### [Aim of the exercise]
Your job is to set down the stretch of entries that opens with the line containing "deviceName = page.title" and closes with the line containing "deviceName | append: '</a>". Keep both end lines, copy each exactly, and add nothing.

Document images with source code:

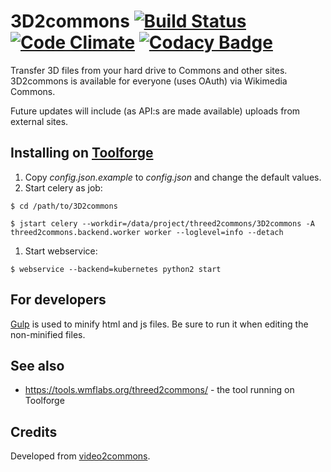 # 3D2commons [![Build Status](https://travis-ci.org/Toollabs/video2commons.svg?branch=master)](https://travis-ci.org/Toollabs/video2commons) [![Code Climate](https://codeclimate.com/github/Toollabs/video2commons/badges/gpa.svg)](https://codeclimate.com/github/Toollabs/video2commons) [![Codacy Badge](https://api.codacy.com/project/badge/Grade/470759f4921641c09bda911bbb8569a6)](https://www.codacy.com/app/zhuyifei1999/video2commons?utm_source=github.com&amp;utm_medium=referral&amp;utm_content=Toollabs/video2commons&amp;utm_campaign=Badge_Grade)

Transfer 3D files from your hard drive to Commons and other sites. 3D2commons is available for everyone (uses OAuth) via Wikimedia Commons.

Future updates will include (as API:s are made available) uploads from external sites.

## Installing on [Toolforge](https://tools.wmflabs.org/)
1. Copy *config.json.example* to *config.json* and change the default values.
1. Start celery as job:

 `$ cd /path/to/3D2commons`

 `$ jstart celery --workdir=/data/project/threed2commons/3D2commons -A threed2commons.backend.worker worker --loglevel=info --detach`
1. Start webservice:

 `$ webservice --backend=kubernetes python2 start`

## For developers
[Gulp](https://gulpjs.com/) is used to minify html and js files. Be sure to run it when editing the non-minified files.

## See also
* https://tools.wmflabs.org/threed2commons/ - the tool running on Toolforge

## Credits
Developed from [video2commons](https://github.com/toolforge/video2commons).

---

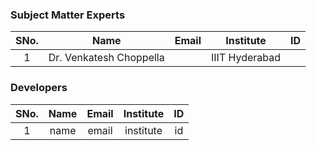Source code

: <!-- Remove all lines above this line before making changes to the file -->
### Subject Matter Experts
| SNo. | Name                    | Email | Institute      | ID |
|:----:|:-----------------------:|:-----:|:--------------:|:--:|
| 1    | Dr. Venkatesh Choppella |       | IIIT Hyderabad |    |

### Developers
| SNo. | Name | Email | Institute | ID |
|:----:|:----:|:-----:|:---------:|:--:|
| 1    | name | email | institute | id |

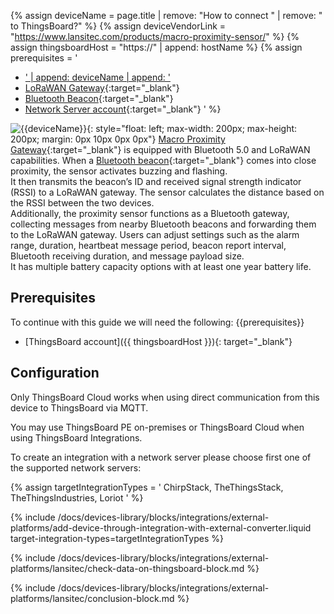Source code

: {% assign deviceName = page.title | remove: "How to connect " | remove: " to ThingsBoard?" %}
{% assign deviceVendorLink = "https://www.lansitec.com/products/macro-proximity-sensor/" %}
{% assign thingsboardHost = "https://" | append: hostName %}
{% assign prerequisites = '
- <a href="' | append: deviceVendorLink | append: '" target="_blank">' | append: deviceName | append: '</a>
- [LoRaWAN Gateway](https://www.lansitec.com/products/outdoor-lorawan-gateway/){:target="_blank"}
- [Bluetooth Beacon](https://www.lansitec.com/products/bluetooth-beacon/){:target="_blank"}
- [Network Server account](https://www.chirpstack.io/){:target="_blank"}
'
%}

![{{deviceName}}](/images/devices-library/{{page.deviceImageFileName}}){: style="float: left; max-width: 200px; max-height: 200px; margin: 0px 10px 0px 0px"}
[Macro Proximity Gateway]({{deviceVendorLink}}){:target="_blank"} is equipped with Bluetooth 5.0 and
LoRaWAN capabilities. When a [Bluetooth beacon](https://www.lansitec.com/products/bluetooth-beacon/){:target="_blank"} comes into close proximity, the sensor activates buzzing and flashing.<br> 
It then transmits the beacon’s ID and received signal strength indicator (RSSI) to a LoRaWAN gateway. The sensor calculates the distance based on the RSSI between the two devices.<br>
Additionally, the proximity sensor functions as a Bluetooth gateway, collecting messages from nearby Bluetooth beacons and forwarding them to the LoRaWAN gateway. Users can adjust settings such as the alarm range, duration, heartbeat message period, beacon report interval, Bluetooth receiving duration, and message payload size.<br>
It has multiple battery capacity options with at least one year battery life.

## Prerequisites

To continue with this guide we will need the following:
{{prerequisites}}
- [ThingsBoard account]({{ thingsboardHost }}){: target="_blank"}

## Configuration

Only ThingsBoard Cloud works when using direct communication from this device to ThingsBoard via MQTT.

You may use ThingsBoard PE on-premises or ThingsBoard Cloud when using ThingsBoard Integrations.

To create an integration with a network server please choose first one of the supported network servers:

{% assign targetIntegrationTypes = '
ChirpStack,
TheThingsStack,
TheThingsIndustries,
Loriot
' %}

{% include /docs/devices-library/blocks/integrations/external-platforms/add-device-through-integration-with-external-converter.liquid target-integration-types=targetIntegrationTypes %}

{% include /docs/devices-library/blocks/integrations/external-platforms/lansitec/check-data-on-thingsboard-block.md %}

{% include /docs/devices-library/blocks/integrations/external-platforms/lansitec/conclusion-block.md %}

### [Completed task]
: {% assign deviceName = page.title | remove: "How to connect " | remove: " to ThingsBoard?" %}
{% assign deviceVendorLink = "https://www.lansitec.com/products/macro-proximity-sensor/" %}
{% assign thingsboardHost = "https://" | append: hostName %}
{% assign prerequisites = '
- <a href="' | append: deviceVendorLink | append: '" target="_blank">' | append: deviceName | append: '</a>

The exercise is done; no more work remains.